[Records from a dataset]
○ ○ ○ ○ ○ ○ ○

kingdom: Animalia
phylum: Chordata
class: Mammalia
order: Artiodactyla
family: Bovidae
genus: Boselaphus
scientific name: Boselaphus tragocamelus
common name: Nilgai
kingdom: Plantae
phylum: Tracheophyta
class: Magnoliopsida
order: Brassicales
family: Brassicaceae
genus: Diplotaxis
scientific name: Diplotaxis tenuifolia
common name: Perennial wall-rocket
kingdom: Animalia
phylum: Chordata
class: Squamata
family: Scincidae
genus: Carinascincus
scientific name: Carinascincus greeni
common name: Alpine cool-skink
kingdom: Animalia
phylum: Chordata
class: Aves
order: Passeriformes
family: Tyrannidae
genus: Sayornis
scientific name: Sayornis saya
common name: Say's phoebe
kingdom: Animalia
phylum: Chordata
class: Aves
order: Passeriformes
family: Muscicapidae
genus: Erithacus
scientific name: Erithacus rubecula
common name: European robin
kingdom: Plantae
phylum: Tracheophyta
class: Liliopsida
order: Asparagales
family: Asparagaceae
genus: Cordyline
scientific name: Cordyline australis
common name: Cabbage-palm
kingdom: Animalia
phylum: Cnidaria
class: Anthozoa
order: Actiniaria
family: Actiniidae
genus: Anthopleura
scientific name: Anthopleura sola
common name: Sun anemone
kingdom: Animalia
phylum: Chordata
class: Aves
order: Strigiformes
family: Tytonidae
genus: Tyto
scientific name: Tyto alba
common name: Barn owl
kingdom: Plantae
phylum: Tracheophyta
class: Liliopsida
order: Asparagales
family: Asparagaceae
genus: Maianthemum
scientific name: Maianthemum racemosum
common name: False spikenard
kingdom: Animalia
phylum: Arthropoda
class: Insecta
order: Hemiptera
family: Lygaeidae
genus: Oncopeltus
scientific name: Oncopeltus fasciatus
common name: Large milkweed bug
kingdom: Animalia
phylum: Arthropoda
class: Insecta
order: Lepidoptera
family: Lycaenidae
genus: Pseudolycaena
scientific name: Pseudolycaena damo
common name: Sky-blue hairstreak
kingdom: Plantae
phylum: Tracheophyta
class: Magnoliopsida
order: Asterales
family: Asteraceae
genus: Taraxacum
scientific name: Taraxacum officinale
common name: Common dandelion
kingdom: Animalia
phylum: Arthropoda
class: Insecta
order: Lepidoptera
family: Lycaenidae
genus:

○ ○ ○ ○ ○ ○ ○

== PROMPT ==
Update the records by changing every "common name" to "vernacular name", keeping everything else the same.

== TASK OUTPUT ==
kingdom: Animalia
phylum: Chordata
class: Mammalia
order: Artiodactyla
family: Bovidae
genus: Boselaphus
scientific name: Boselaphus tragocamelus
vernacular name: Nilgai
kingdom: Plantae
phylum: Tracheophyta
class: Magnoliopsida
order: Brassicales
family: Brassicaceae
genus: Diplotaxis
scientific name: Diplotaxis tenuifolia
vernacular name: Perennial wall-rocket
kingdom: Animalia
phylum: Chordata
class: Squamata
family: Scincidae
genus: Carinascincus
scientific name: Carinascincus greeni
vernacular name: Alpine cool-skink
kingdom: Animalia
phylum: Chordata
class: Aves
order: Passeriformes
family: Tyrannidae
genus: Sayornis
scientific name: Sayornis saya
vernacular name: Say's phoebe
kingdom: Animalia
phylum: Chordata
class: Aves
order: Passeriformes
family: Muscicapidae
genus: Erithacus
scientific name: Erithacus rubecula
vernacular name: European robin
kingdom: Plantae
phylum: Tracheophyta
class: Liliopsida
order: Asparagales
family: Asparagaceae
genus: Cordyline
scientific name: Cordyline australis
vernacular name: Cabbage-palm
kingdom: Animalia
phylum: Cnidaria
class: Anthozoa
order: Actiniaria
family: Actiniidae
genus: Anthopleura
scientific name: Anthopleura sola
vernacular name: Sun anemone
kingdom: Animalia
phylum: Chordata
class: Aves
order: Strigiformes
family: Tytonidae
genus: Tyto
scientific name: Tyto alba
vernacular name: Barn owl
kingdom: Plantae
phylum: Tracheophyta
class: Liliopsida
order: Asparagales
family: Asparagaceae
genus: Maianthemum
scientific name: Maianthemum racemosum
vernacular name: False spikenard
kingdom: Animalia
phylum: Arthropoda
class: Insecta
order: Hemiptera
family: Lygaeidae
genus: Oncopeltus
scientific name: Oncopeltus fasciatus
vernacular name: Large milkweed bug
kingdom: Animalia
phylum: Arthropoda
class: Insecta
order: Lepidoptera
family: Lycaenidae
genus: Pseudolycaena
scientific name: Pseudolycaena damo
vernacular name: Sky-blue hairstreak
kingdom: Plantae
phylum: Tracheophyta
class: Magnoliopsida
order: Asterales
family: Asteraceae
genus: Taraxacum
scientific name: Taraxacum officinale
vernacular name: Common dandelion
kingdom: Animalia
phylum: Arthropoda
class: Insecta
order: Lepidoptera
family: Lycaenidae
genus:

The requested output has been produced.